[[ EXERCISE DATA, beginning ]]
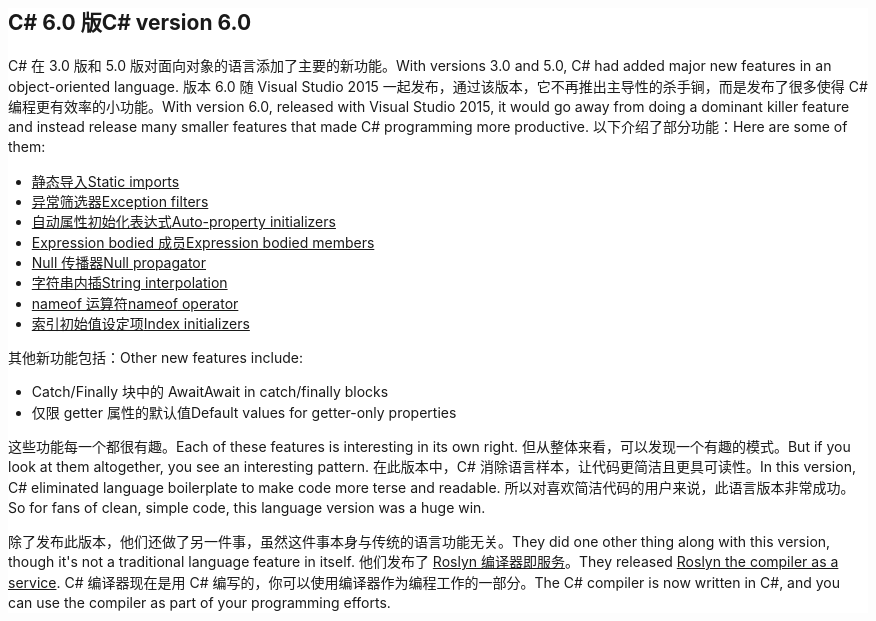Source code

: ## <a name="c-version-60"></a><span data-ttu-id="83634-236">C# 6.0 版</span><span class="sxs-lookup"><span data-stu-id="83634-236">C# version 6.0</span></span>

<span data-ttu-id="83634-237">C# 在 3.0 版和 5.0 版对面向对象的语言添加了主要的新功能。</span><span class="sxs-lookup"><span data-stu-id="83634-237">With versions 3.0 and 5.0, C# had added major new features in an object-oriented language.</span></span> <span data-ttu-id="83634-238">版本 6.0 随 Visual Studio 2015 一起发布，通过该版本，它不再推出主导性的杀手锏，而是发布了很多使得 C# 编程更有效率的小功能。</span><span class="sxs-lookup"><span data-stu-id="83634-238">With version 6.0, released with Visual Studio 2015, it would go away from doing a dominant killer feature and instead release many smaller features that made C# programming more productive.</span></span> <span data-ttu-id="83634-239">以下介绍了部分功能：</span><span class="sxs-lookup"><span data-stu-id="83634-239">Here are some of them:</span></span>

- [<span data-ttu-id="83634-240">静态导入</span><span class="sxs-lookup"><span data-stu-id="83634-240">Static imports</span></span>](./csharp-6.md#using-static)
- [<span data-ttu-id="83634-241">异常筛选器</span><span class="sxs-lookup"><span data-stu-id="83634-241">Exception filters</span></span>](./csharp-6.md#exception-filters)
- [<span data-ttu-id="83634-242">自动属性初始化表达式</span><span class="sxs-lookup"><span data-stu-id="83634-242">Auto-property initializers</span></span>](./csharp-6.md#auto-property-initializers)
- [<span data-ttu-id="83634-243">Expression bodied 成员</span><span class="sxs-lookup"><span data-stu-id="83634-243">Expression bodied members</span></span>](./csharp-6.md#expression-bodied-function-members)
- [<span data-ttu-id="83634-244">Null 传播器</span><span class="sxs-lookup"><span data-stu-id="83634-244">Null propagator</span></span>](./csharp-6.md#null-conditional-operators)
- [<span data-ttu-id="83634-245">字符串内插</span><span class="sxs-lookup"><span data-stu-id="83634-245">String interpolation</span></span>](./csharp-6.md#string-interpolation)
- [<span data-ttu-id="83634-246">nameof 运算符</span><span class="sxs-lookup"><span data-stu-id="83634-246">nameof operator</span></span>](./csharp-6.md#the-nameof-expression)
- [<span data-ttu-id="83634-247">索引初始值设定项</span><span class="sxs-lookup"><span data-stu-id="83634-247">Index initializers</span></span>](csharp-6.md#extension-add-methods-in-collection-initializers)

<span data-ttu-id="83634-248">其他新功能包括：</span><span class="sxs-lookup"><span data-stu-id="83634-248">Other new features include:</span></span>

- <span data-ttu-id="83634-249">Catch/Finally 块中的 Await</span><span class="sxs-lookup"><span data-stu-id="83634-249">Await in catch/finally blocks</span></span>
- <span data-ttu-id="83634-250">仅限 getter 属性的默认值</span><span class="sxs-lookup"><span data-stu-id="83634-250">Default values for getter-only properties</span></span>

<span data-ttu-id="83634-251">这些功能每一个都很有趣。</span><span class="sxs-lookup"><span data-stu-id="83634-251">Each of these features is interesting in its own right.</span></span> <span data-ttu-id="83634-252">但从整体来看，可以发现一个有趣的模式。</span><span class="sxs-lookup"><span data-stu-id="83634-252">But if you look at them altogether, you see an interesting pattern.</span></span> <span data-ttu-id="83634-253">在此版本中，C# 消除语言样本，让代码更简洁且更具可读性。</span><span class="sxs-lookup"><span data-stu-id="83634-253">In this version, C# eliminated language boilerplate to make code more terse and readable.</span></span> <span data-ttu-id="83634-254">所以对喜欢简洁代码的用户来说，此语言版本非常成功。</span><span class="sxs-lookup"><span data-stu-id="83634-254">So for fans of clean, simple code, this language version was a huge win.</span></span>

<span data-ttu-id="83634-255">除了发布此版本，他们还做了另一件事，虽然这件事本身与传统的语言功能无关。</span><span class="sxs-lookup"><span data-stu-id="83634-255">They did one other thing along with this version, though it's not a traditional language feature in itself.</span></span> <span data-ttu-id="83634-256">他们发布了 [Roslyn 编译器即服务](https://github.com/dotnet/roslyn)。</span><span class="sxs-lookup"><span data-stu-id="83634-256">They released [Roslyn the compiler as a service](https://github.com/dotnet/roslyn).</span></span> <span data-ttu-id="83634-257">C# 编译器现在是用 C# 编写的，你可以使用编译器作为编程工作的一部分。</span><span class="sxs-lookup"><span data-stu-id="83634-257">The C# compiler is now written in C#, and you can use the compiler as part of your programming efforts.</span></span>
[[ EXERCISE DATA, end ]]
[[ EXERCISE DATA, beginning ]]
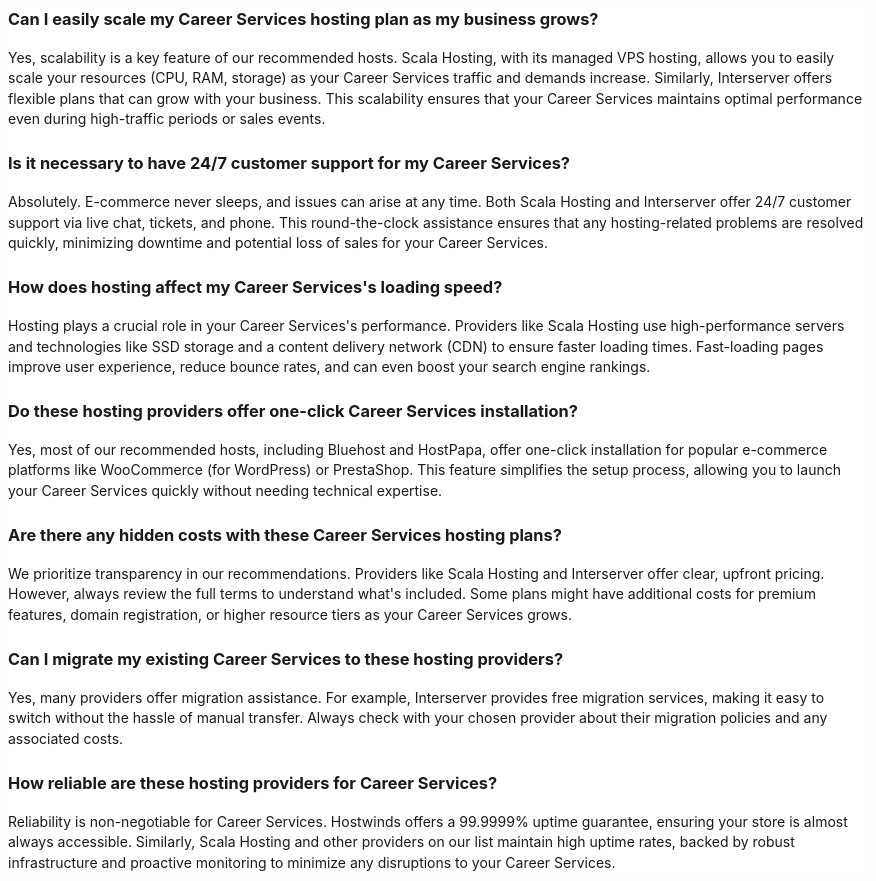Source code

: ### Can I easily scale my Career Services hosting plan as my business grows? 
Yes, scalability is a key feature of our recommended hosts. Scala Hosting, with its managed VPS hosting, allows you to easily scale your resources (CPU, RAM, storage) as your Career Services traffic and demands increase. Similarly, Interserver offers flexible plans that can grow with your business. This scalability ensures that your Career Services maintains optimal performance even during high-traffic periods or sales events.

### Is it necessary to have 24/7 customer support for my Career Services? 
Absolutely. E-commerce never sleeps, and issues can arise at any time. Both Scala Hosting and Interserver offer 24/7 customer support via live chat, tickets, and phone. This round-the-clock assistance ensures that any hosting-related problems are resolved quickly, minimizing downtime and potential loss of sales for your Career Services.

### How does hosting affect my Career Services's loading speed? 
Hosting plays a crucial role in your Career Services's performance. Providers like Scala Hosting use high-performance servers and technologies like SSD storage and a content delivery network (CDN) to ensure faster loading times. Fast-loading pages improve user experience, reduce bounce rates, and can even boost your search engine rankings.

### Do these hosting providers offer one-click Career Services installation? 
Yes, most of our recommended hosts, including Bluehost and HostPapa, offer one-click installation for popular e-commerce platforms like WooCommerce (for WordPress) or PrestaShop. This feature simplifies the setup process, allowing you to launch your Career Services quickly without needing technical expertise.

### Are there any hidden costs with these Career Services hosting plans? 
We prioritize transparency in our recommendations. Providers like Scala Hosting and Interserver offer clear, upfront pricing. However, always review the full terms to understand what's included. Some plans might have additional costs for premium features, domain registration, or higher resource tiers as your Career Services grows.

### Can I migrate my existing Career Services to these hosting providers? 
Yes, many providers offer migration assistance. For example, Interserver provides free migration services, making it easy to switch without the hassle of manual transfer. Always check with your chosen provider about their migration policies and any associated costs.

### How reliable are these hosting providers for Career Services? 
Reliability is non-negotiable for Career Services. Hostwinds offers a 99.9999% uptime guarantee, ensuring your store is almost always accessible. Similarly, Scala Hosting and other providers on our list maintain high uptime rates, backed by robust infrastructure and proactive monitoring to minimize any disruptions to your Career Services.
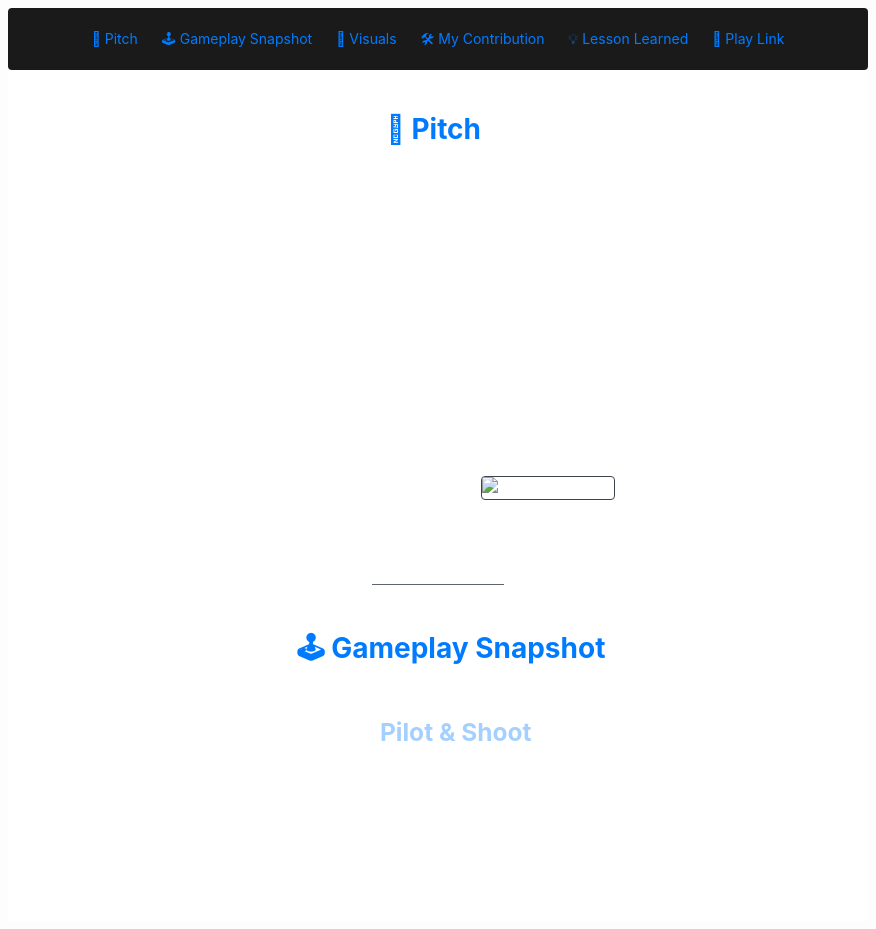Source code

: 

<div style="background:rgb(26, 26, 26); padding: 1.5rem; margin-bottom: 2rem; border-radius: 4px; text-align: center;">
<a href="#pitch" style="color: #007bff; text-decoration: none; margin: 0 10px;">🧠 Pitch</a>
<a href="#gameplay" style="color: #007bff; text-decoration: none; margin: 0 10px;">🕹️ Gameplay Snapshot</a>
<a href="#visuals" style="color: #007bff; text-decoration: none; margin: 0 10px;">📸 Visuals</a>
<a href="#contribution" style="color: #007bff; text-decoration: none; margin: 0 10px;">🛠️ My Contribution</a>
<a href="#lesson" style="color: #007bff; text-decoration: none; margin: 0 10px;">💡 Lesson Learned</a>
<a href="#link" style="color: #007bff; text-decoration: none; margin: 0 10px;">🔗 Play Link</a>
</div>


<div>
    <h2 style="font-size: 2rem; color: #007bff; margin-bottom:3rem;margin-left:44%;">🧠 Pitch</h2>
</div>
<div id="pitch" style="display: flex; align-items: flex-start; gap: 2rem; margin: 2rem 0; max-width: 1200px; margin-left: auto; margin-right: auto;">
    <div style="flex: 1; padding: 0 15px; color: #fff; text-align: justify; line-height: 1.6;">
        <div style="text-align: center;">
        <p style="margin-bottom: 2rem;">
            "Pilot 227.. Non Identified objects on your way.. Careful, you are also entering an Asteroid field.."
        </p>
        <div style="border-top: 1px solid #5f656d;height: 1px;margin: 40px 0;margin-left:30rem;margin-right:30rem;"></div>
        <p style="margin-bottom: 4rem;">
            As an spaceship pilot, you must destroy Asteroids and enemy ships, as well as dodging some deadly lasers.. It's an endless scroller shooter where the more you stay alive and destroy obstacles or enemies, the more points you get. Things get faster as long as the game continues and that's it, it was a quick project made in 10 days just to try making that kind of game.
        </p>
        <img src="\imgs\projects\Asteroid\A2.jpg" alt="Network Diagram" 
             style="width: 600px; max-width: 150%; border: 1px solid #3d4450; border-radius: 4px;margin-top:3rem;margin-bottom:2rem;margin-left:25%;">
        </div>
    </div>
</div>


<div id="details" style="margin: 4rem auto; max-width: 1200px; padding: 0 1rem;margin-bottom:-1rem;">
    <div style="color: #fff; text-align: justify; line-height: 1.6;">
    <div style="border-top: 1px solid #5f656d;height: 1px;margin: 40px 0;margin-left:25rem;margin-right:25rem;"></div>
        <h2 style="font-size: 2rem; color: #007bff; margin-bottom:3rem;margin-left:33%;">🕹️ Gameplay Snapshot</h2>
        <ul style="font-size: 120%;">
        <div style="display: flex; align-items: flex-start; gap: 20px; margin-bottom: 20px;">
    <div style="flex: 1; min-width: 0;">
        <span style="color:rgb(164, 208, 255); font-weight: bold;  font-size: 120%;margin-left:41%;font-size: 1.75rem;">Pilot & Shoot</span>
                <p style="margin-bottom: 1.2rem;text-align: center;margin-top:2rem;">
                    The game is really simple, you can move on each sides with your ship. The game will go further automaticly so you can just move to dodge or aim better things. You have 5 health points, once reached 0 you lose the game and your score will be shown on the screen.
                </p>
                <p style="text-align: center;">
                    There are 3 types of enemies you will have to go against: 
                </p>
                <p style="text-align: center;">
[[ EXERCISE DATA, end ]]
### ABOUT THIS EXERCISE
Copy the lines of the material from the one containing "in catch/finally blocks</span></span>" through the one containing "for getter-only properties</span></span>", reproducing each without any change.

### FINAL ANSWER
- <span data-ttu-id="83634-249">Catch/Finally 块中的 Await</span><span class="sxs-lookup"><span data-stu-id="83634-249">Await in catch/finally blocks</span></span>
- <span data-ttu-id="83634-250">仅限 getter 属性的默认值</span><span class="sxs-lookup"><span data-stu-id="83634-250">Default values for getter-only properties</span></span>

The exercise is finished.